Lux adds syntax and compiler behavior in a few focused areas:

  • fn declarations with expression bodies, block bodies, default parameters, implicit tail returns, and top-level function hoisting.
  • Guard statements such as stopif and stopifn for early returns and loop control.
  • Arrow functions for short callbacks and method-friendly callback assignment.
  • Optional access and ?? for nil-safe expression composition without losing false.
  • Destructuring, table spread, compound assignment, pipelines, do expressions, and template strings.
  • Directory modules made from multiple part files that share one module-private scope.
  • Explicit import/export syntax where exported names form the public API.
  • Realm-aware declarations and blocks for client, server, and shared GMod artifacts.
  • Scalar and table enums with checked match expressions.
  • Compile-time macros and host transforms for domain-specific lowering.

Relationship to Lua

Lux is not trying to hide Lua. Generated code is intended to be readable enough for stack traces, code review, and debugging in a live GMod server.

The compiler follows these principles:

  • preserve Lua evaluation order;
  • emit direct functions, tables, branches, and loops where possible;
  • avoid generated closures for ordinary match and conditional expressions;
  • keep source maps and optional source comments usable;
  • report deterministic diagnostics before generating Lua that GMod would reject.

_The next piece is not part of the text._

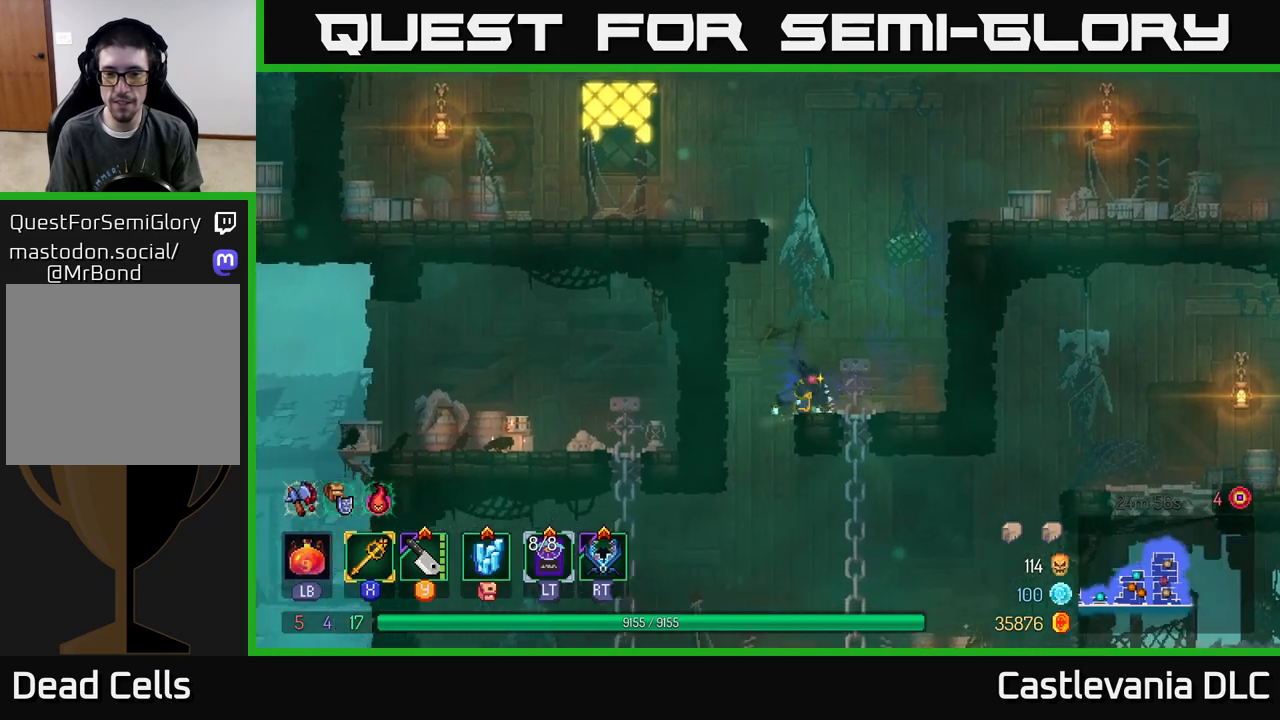
{"buttons": [], "left_stick": "down", "right_stick": "center", "events": [[317, "left_stick", "left"], [467, "left_stick", "down"]]}
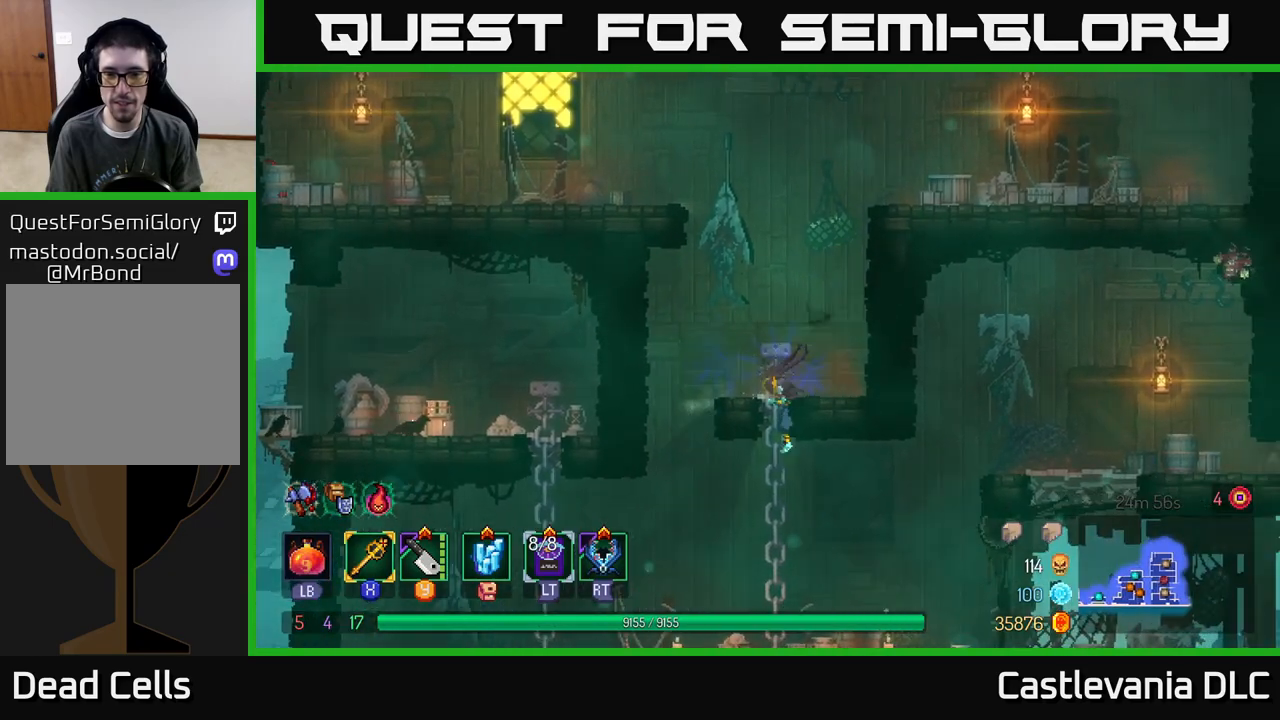
{"buttons": [], "left_stick": "right", "right_stick": "center", "events": [[283, "left_stick", "right"], [383, "A", "down"], [467, "A", "up"]]}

When Lux syntax maps to a tricky Lua rule, the docs show both sides in the same code block switcher.

Terms Used in the Docs

module: a logical Lux module, usually a directory under the source root.

part: one .lux file inside a module. All parts in a module share module scope, but imports are part-local.

realm: one of client, server, or shared. Realms affect availability, imports, exports, and generated artifacts.

exported name: the public API name visible to other modules.

binding: the internal module-scope name created by a declaration.

extern: a declaration or config entry that tells Lux the realm of an external symbol outside Lux's known module graph.

host transform: a package-provided compile-time rewrite attached to imports from a specific runtime module.

Reading Order

Read the language reference in this order:

  1. Functions and Control Flow
  2. Modules and Parts
  3. Imports and Exports
  4. Realms
  5. Enums and Match
  6. Macros and Host Transforms

Then move to GMod backend and Generated Lua to understand how Lux projects become addon artifacts.